De los manuales de ética a los cambios reales en el presupuesto
Cuando escuchamos hablar de «asistencia técnica en prevención de la corrupción» o «implementación de modelos de integridad», es fácil pensar que se trata de simples charlas teóricas para los funcionarios. Sin embargo, en la práctica, estas capacitaciones cambian las reglas del juego en la administración del dinero público. Al entrenar a los equipos técnicos regionales y comprometer directamente a gobernadores y gerentes, lo que se busca es instalar filtros y candados digitales en los procesos de contratación.
La consecuencia más directa para la población es que el presupuesto asignado para obras públicas queda mucho mejor blindado. Cuando un gobierno regional aprende a identificar y mitigar los «mapas de riesgo», se vuelve mucho más difícil que malos funcionarios direccionen las licitaciones hacia empresas fachada o que inflen los precios de los materiales. Para el ciudadano común de Puno, Pasco o Cajamarca, esto significa que el dinero destinado a techar un colegio, comprar ambulancias o tender redes de agua potable tiene una probabilidad mucho mayor de terminar convertido en una obra real y terminada, en lugar de acabar en una obra paralizada por un escándalo de corrupción.
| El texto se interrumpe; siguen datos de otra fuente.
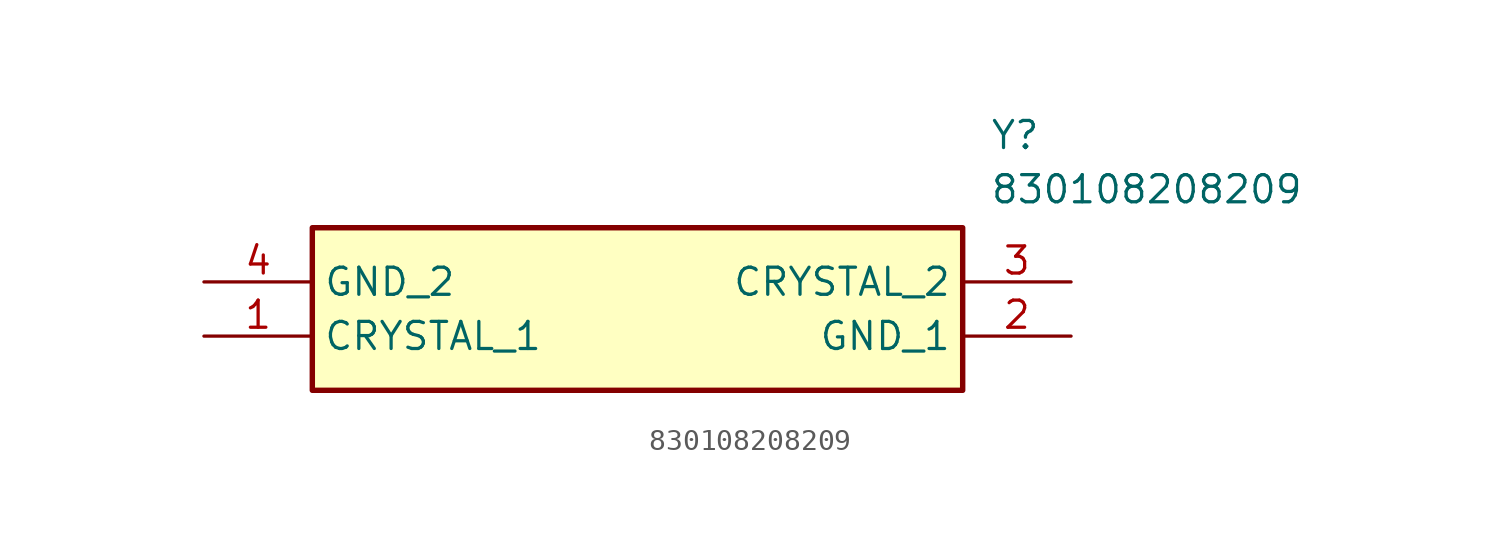
<source format=kicad_sym>
(kicad_symbol_lib
  (version 20211014)
  (generator SamacSys_ECAD_Model)
  (symbol "830108208209"
    (property "Reference" "Y"
      (at 36.83 7.62 0)
      (effects (font (size 1.27 1.27)) (justify left top)))
    (property "Value" "830108208209"
      (at 36.83 5.08 0)
      (effects (font (size 1.27 1.27)) (justify left top)))
    (rectangle
      (start 5.08 2.54)
      (end 35.56 -5.08)
      (stroke (width 0.254) (type default))
      (fill (type background)))
    (pin passive line
      (at 0 -2.54 0)
      (length 5.08)
      (name "CRYSTAL_1" (effects (font (size 1.27 1.27))))
      (number "1" (effects (font (size 1.27 1.27)))))
    (pin passive line
      (at 40.64 -2.54 180)
      (length 5.08)
      (name "GND_1" (effects (font (size 1.27 1.27))))
      (number "2" (effects (font (size 1.27 1.27)))))
    (pin passive line
      (at 40.64 0 180)
      (length 5.08)
      (name "CRYSTAL_2" (effects (font (size 1.27 1.27))))
      (number "3" (effects (font (size 1.27 1.27)))))
    (pin passive line
      (at 0 0 0)
      (length 5.08)
      (name "GND_2" (effects (font (size 1.27 1.27))))
      (number "4" (effects (font (size 1.27 1.27)))))))
</source>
Trámites más limpios y el camino hacia la recuperación de la confianza
Otro cambio importante que genera esta intervención se nota en la atención diaria al usuario. La corrupción en las regiones muchas veces no se da a gran escala, sino en el día a día: en la traba burocrática creada a propósito para exigir una coima, en el favoritismo para otorgar una licencia o en el desvío de insumos médicos. El Modelo de Integridad de la PCM obliga a las instituciones subnacionales a transparentar sus procesos y abrir canales seguros para que tanto los ciudadanos como los propios trabajadores puedan denunciar irregularidades de forma anónima y sin temor a represalias.
Al simplificar los trámites y digitalizar los registros, se elimina ese espacio gris donde los tramitadores y los funcionarios deshonestos suelen operar. Próximamente, esta misma estrategia se trasladará a regiones como Huancavelica, Junín, Moquegua, Ayacucho, Tumbes y Loreto. A largo plazo, el verdadero impacto de este despliegue no es solo administrativo, sino social: busca devolverle al ciudadano de a pie la confianza de que el Estado puede funcionar de manera justa, eficiente y transparente, garantizando que los servicios públicos sean un derecho accesible para todos y no un negocio para unos cuantos.